Hannover. Am Morgen nach dem großen Trauermarsch präsentiert sich der Platz vor dem Stadion in sanftem Herbstlicht. Dennoch ist hier nichts wie an einem normalen Donnerstag in Hannover. Überall brennen wieder Kerzen, den Boden ziert ein Meer aus Blumen, seit der Nacht sind viele Fotos dazugekommen. Und Widmungen wie diese für den Fußball-Nationaltorhüter, der sich das Leben nahm: "Wir haben einen Engel verloren. Aber, verdammt, wir hätten ihn gern wieder. Ruhe in Frieden, Robert Enke. Dein Nico".

Viele Menschen haben sich auch am Donnerstagmorgen versammelt - und bei Weitem nicht alle sind Fans von Enkes Verein Hannover 96. Vor einer Kerze steht ein bulliger Mann mit kurzer Gelfrisur. Auf seiner Jacke prangt das Vereinswappen von Arminia Bielefeld. Andrew Hunt, seit 15 Jahren für die britischen Streitkräfte in Deutschland stationiert, ist den Weg aus Ostwestfalen gefahren, um Robert Enke zu ehren. "Das hier", sagt Hunt, "hat nichts mit Konkurrenz auf dem Platz zu tun." Denn hier gehe es um einen großen Menschen, um einen großen Sportler, um ein schlimmes Schicksal.

Ruhiger ist der zweite Tag nach Enkes unfassbarer Tat, das schon, aber es hat den Anschein, dass die Stadt erst heute zu begreifen beginnt, was geschehen ist.
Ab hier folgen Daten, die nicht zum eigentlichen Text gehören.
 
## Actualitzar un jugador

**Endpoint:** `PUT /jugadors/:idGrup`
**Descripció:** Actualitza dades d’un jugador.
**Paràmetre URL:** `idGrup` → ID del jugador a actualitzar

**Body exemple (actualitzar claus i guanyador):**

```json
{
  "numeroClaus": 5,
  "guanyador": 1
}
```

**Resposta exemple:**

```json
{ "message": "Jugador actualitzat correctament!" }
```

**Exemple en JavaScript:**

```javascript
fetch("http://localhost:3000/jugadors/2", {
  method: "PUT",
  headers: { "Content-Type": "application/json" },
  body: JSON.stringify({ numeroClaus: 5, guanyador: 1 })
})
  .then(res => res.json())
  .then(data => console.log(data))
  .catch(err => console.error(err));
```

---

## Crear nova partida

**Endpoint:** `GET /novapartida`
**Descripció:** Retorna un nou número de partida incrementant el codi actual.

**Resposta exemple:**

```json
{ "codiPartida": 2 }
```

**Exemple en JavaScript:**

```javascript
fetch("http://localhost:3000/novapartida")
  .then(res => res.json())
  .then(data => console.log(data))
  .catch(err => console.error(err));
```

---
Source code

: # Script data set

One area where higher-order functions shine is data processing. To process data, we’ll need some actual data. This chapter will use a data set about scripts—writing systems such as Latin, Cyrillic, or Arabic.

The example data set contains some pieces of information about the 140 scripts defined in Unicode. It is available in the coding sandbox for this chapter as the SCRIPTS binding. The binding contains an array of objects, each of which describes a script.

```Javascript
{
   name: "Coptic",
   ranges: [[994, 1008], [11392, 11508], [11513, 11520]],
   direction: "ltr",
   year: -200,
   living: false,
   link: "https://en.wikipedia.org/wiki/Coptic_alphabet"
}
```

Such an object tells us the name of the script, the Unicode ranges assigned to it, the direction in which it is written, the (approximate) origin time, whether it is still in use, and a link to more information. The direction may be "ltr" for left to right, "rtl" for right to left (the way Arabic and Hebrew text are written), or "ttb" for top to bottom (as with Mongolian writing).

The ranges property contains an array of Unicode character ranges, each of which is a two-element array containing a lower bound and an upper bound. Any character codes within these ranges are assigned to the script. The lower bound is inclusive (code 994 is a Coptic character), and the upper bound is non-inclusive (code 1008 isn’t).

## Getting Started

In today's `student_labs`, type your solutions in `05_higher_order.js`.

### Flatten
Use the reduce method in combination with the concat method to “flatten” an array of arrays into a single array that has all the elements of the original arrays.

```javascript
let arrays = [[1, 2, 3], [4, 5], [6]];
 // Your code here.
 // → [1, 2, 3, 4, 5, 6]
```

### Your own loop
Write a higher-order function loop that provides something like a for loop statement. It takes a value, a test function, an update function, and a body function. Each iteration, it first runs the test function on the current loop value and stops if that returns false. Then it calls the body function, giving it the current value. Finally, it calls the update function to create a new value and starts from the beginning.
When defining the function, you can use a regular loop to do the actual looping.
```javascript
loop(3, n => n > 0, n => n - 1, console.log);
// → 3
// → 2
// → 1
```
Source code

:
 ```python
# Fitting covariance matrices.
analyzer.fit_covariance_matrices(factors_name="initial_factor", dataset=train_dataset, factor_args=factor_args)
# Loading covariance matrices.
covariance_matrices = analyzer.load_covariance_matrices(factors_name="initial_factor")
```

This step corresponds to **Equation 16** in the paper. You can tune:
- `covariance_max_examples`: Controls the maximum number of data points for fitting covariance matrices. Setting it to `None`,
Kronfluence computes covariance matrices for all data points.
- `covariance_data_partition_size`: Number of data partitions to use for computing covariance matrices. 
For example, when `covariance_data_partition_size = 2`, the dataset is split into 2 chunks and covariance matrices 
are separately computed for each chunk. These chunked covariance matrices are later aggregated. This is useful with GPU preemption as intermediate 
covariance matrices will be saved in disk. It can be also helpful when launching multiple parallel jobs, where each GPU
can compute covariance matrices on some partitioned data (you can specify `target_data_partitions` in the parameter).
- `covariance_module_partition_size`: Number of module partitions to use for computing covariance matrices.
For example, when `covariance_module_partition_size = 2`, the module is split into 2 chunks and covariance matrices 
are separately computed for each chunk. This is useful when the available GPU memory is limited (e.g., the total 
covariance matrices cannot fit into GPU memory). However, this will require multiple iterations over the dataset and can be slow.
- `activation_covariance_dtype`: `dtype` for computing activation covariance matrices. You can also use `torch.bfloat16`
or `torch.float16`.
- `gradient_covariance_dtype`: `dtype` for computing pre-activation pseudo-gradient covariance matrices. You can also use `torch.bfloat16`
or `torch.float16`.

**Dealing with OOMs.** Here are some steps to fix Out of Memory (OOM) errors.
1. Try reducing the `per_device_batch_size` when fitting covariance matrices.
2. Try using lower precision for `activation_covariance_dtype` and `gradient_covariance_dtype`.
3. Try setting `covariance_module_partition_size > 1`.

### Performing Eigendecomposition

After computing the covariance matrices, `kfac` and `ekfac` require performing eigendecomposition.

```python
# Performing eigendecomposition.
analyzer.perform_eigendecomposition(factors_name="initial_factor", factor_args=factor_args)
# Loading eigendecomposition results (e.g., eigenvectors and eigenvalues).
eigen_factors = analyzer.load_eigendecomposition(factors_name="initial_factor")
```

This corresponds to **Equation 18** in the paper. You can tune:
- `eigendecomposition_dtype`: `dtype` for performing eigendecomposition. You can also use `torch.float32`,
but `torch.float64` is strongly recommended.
In der Nacht zuvor waren 35 000 trauernde Gleichgesinnte durch die Innenstadt gezogen.

Gestern waren viele mit ihrer Trauer wieder allein, doch Enke blieb allgegenwärtig: In der Straßenbahn und am Kiosk sind die Fotos des Idols übrig geblieben, die auf jeder Titelseite prangen.

Neue Details zur Nacht, in der sich Robert Enke 2,5 Kilometer von seinem Haus in Empede vor einen Regionalexpress warf, gab es gestern auch. Bisher hieß es, Enkes Frau Teresa, die mit ihren Antworten auf der Pressekonferenz am Mittwoch die ganze Nation ergriff und beeindruckte, habe den Abschiedsbrief ihres depressiven Mannes erst gefunden, nachdem sie an der Unfallstelle war. Doch in Wahrheit hatte sie ihn bereits gefunden, bevor sie sich ins Auto setzte, um ihren Mann zu suchen. Den Brief hatte Robert Enke zu Hause zwischen ein paar Zeitungen gelegt.

Am Donnerstag blieb Teresa Enke am Vormittag im Hause. Sie wird betreut, ließ der Verein wissen. Sie muss sich davon erholen, öffentlich über die Krankheit gesprochen zu haben, auch wenn das auf ihren eigenen Wunsch geschah. Am Mittag dann besuchte sie das Grab ihrer Tochter Lara, in dem auch ihr Mann beigesetzt werden soll. In ihrer Begleitung war ein Steinmetz, der eine Änderung der Inschrift des Grabsteins vornahm.

Im großen Konferenzraum der Geschäftsstelle haben sich an einem hellen runden Holztisch die Verantwortlichen des Vereins versammelt. Manager Jörg Schmadtke ist da, flankiert von seiner Sekretärin, die eben am Telefon aus Istanbul die Anfrage eines früheren Mitspielers entgegennahm. Der Mann wollte unbedingt bei der Trauerfeier für den Nationaltorwart dabei sein.

Diese Feier dominiert den Tag. Fast scheint es, als ob sie es sei, die die Menschen in der Geschäftsstelle antreibt und willkommene Ablenkung in all der Trauer ist. Fest steht bisher so viel: Am Sonntag, 11 Uhr, werden alle Klubs der Liga ihre Abgesandten ins Stadion von Hannover schicken. Auch die Nationalmannschaft mit Trainer Joachim Löw und seinem Vorgänger Jürgen Klinsmann und Vertretungen von Enkes ehemaligen Vereinen FC Barcelona oder Benfica Lissabon werden da sein. Es wird erwartet, dass das Stadion mit 45 000 Menschen gefüllt ist.

Enke selbst soll im Anschluss im engsten Familienkreis beigesetzt werden. Ob das Spiel gegen Schalke 04 am 21. November stattfinden wird, kann noch niemand sagen, alles Sportliche ist in diesen Tagen zweitrangig.